- [Activity]
Copy the rows line for line, beginning at the start of the rows and continuing through the line that contains "Some Highlights of the Conference", with both ends included. Leave the pictures out of your copy.

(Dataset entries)
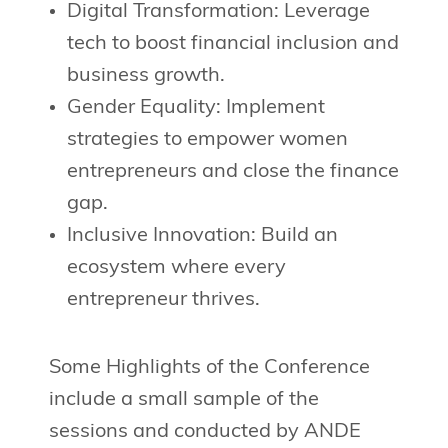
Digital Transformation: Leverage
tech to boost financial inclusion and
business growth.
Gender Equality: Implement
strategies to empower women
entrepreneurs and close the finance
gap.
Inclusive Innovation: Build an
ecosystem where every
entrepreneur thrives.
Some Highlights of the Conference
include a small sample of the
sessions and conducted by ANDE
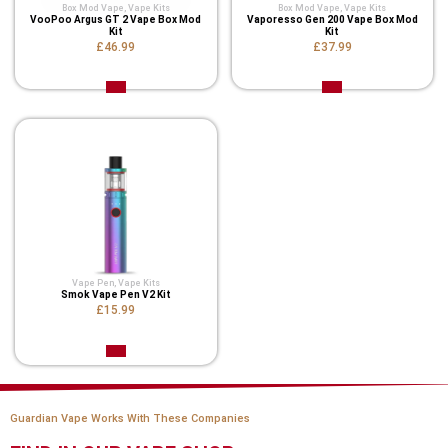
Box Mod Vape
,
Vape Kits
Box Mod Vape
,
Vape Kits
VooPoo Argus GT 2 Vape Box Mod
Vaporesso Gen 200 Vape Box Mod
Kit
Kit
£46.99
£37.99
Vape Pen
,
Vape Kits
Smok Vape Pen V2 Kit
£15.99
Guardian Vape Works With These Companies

- [Result of this exercise]
Digital Transformation: Leverage
tech to boost financial inclusion and
business growth.
Gender Equality: Implement
strategies to empower women
entrepreneurs and close the finance
gap.
Inclusive Innovation: Build an
ecosystem where every
entrepreneur thrives.
Some Highlights of the Conference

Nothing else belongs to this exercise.